Let us look at the three terms before the inequality in more detail:

The first term can be interpreted as a reconstruction term that is high if we are able to generate reconstructions (the output of the decoder $p_\theta(x|z))$ that are close to our original input $x$.
The second term is a regularization term that encourages our variational posterior $q_\phi(z|x)$ to be close to our prior (if we assume the variational posterior to belong to a gaussian family and take the standard gaussian as a prior this has a closed form solution - yay)
The third term is the variational error term. Since we cannot compute the true posterior $p_\theta(z|x)$ explicitly the variational error term also cannot be computed. We can, however, say that this term must be greater or equal to $0$. Hence by removing it from the equation we arrive at a lower bound for the log likelihood.

Side note: it is interesting to see that the lower bound derived above is tight when our variational posterior $q_\phi(z|x)$ is equal to the true posterior $p_\theta(z|x)$ (i.e. when the KL-divergence between these two distributions approaches $0$).

As already hinted at above, in practice encoder $q_\phi(z|x)$ and decoder $p_\theta(x|z)$ are often modeled by two neural networks composed as in the network architecture depicted in Figure 2.

$\beta$-VAE

Finding latent factors $z$ that explain variation in the data can already be a big step towards interpretability. The learned latent representations are often low dimensional and thus easier to visualize. For interpretability it would be even more helpful if the single components of the latent representations were independent of each other.
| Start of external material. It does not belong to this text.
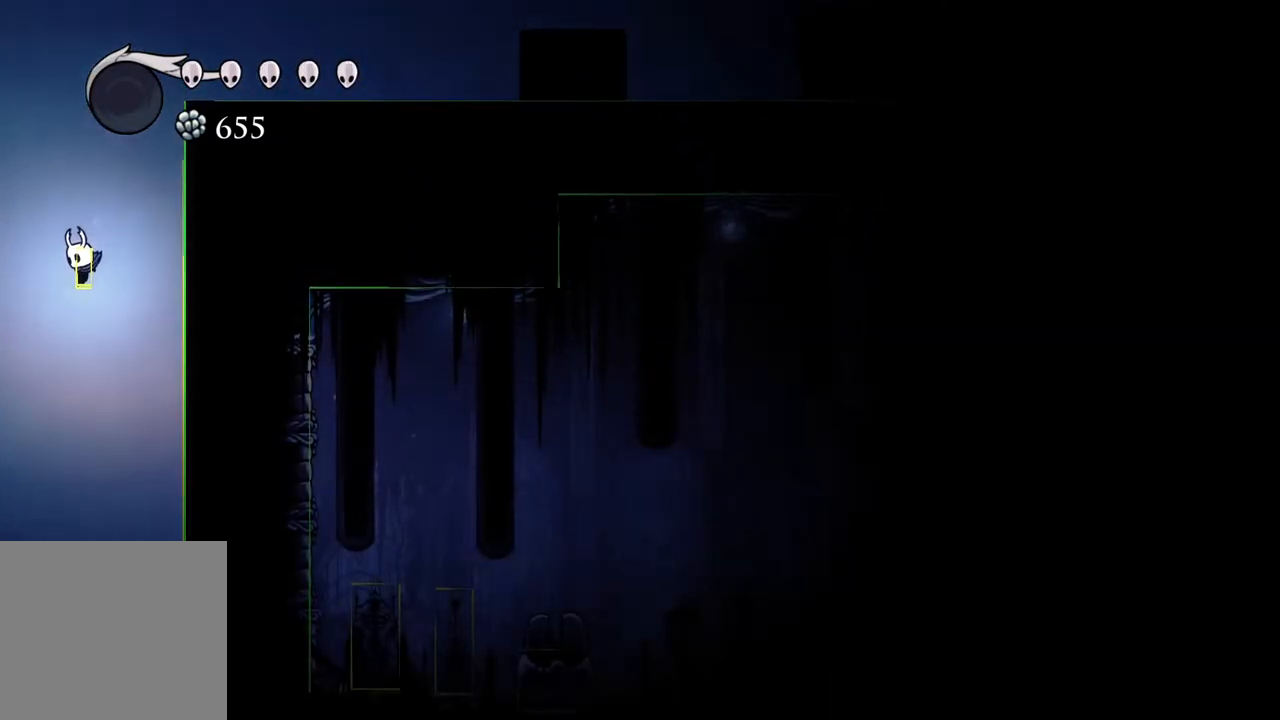
{"buttons": [], "left_stick": "up", "right_stick": "center", "events": [[333, "left_stick", "up"]]}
In a best case scenario each component should capture one visible factor of variation. For example, when applying a VAE on a dataset containing human faces we would like one component of the latent representation to capture hair color, another one eye color, and so on. In the probabilistic setting this translates to a posterior $q_\phi(z|x)$ that factorizes along each of its dimensions.

To encourage disentanglement among components of $z$, [2] introduce a new hyperparameter $\beta$ that weighs the KL-divergence term in the ELBO. The ELBO of $\beta$-VAE then becomes $\log p_\theta(x) \geq \mathbf{E}_{q_\phi(z|x)} \log p_\theta(x) - \beta\, D_{KL}(q_\phi(z|x)\;|\;p(z))$. Higher $\beta$ encourages the posterior $q_\phi(z|x)$ to be closer to the prior which is factorizable in case of a standard Gaussian. Thus, higher $\beta$ should also encourage the posterior to be factorizable and in turn lead to more disentanglement among the single components of the latent representation $z$. In practice almost always a $\beta$-VAE is used with $\beta$ being a crucial hyperparameter to be tuned.

VaeSENN

In order to address the shortcomings of the SENN model mentioned early, we propose a new model with a revised architecture of the conceptizer named VaeSENN. The VaeSENN (see Figure 3), uses supervised autoencoders [3] implemented via a $\beta$-VAE. The idea is to use two-stage autoencoding to separately encode parts of the input irrelevant and relevant to the prediction task. A first supervised variational autoencoder learns embeddings for those parts of the input data not relevant to the prediction task (e.g., style or rotation in handwriting). In the following, we refer to this first autoencoder as the style autoencoder and to the learned embeddings as styles. Encoded styles are then given as additional input to a second variational autoencoder (the conceptizer in the framework of a SENN) which learns concepts used for the prediction task.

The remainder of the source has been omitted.